● DATA SUPPLIED:
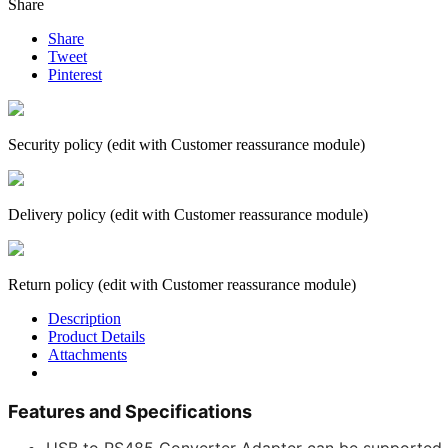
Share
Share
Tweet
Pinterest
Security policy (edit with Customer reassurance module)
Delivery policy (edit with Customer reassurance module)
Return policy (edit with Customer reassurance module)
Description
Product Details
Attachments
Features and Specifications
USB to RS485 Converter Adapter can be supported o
...
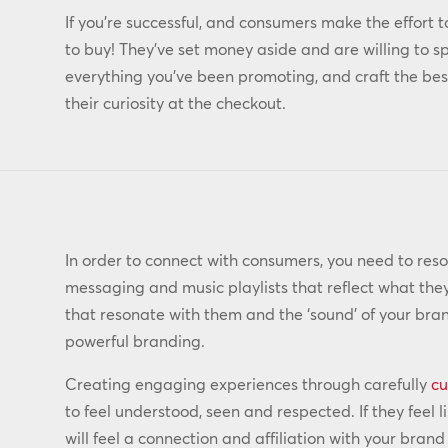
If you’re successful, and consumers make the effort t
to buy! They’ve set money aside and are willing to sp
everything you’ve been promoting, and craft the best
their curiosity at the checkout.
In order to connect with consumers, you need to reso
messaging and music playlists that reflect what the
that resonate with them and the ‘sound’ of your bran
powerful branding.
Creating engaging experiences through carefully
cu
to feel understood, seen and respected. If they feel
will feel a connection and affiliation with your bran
...
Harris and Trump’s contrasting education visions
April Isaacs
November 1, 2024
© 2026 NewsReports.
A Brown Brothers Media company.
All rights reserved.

● ACTIVITY:
Look above for the line holding "messaging and music". Print it and every line after it, exactly, through the line holding "will feel a".

● SOLUTION:
messaging and music playlists that reflect what the
that resonate with them and the ‘sound’ of your bran
powerful branding.
Creating engaging experiences through carefully
cu
to feel understood, seen and respected. If they feel
will feel a connection and affiliation with your bran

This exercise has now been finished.